I had already been using shunit2 via my own ‘fork’ of it to make sure all the bash scripts worked like I expected, but as you might imagine, that was super clunky to run and maintain. Converting everything to kotlin was fairly straightforward, and I ended up using a neat set of libraries:

Haven’t ended up getting too much use out of quickcheck just yet, but mockito-kotlin and hamkrest have been amazing in a kotlin environment. They’re little more than a thin veneer on top of the relevant libraries, but it makes things much simpler to write.

The thing that’s driving me nuts at the moment, however, is a pair of tests keep failing for a clear reason, but without the needed context to fix it. I even ended up creating a series of wrapper classes to avoid needing to mock things like RevCommit and ObjectId (jgit), but to no avail. Each and every time I run the damn thing I get the same set of errors.
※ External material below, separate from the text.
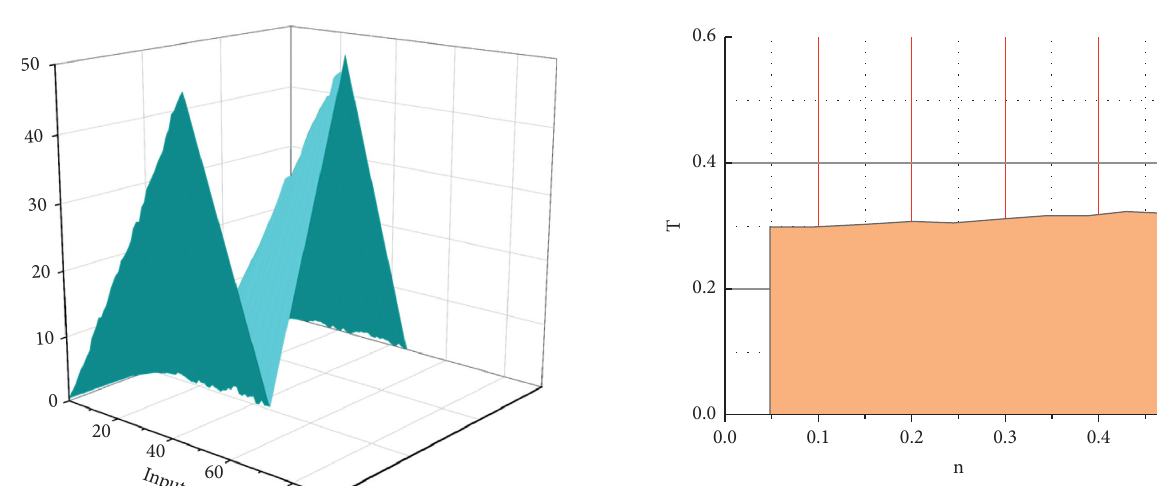
Figure 9: Short-term advertising recovery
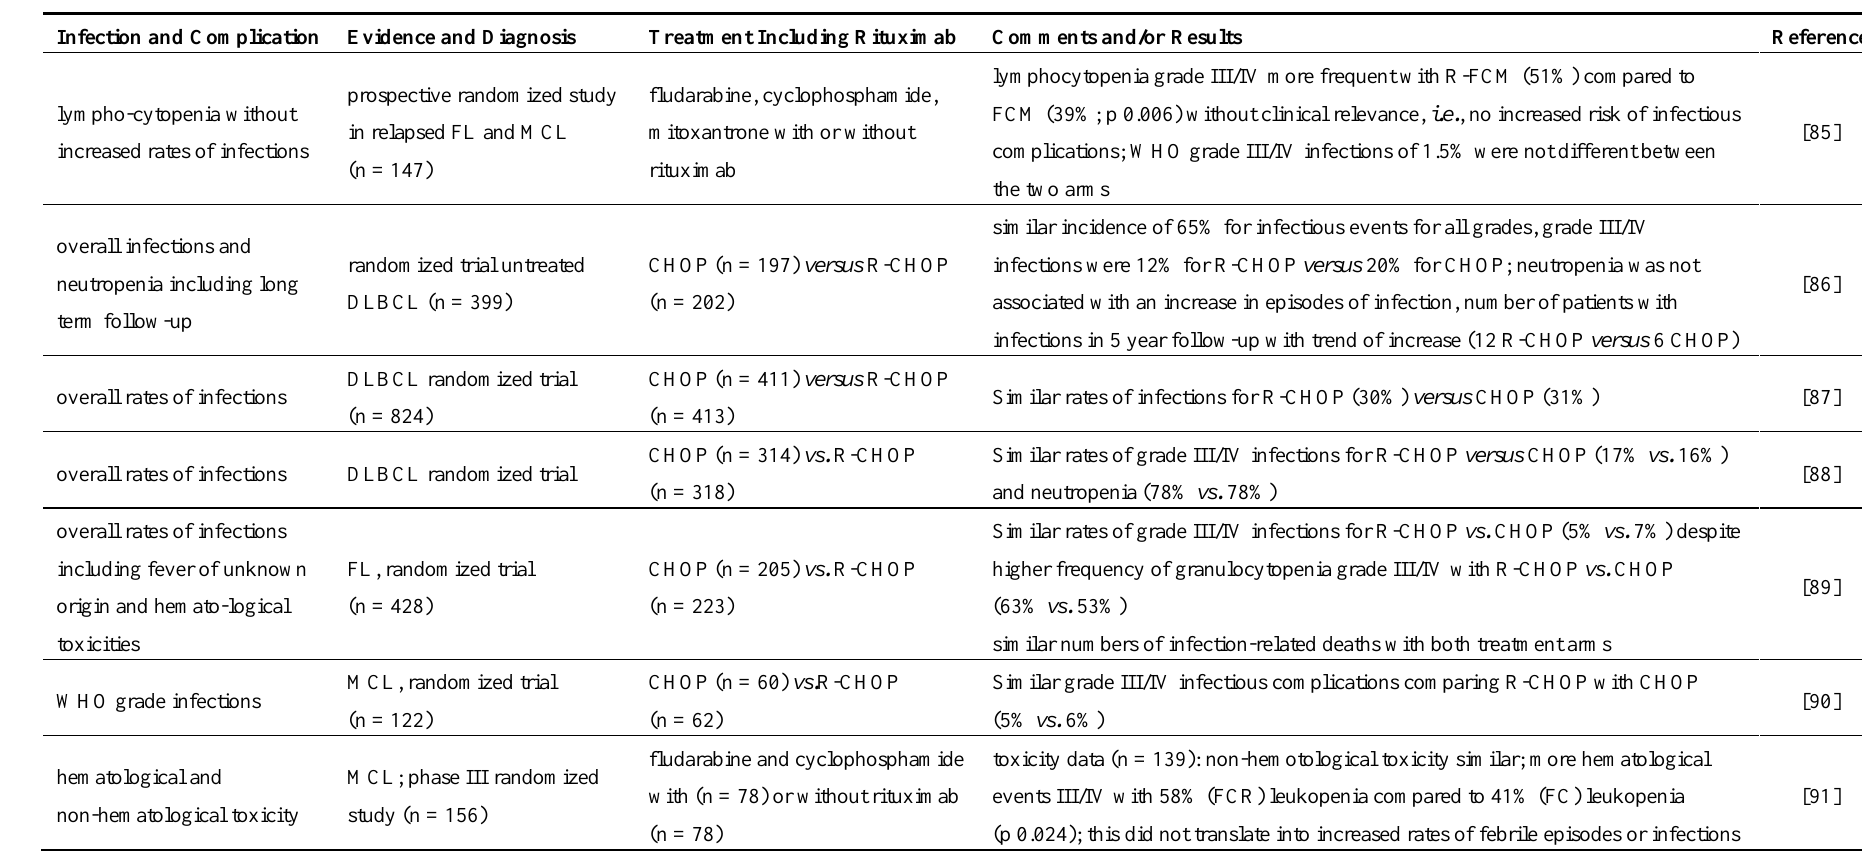
Table 4. Infectious complications in randomized controlled trials comparing chemotherapy alone versus chemotherapy combined with rituximab for NHL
The problem is the stacktrace ends up being useless, since it’s only points to the place where the library raised the error, rather than the place that the error is complaining about. A few libraries like angularjs are notorious for this complete lack of context in their errors, meaning you end up waiting for the error to be thrown, then debugging backward through the process until you find what’s wrong.

Of course, in my case, the problem is like an onion. Every time I think I’ve stumbled across what’s causing the damn errors, I just uncover a new one that makes just as little sense as the first. Observe:

java.lang.ClassCastException:
    org.mockito.internal.creation.cglib.ClassImposterizer
    $ClassWithSuperclassToWorkAroundCglibBug
    $EnhancerByMockitoWithCGLIB
    $$8b138c7f cannot be cast to
    ...tools.git.wrappers.ObjectIdWrapper

I love how descriptive the class names are, but it tells me almost nothing about why the hell this is happening. Casting that class should be perfectly fine if its ‘extending’ ObjectIdWrapper. The only thing I can think of is that it’s a bug somewhere between mockito and kotlin, and if that’s the case, then I should just flip a table and give up trying to have testable code.

Of course, in my efforts to get one test working, I end up breaking a bunch of other ones. Fml. Maybe I’ll have a flash of inspiration, but seeing how things have progressed so far makes that a very dim possibility.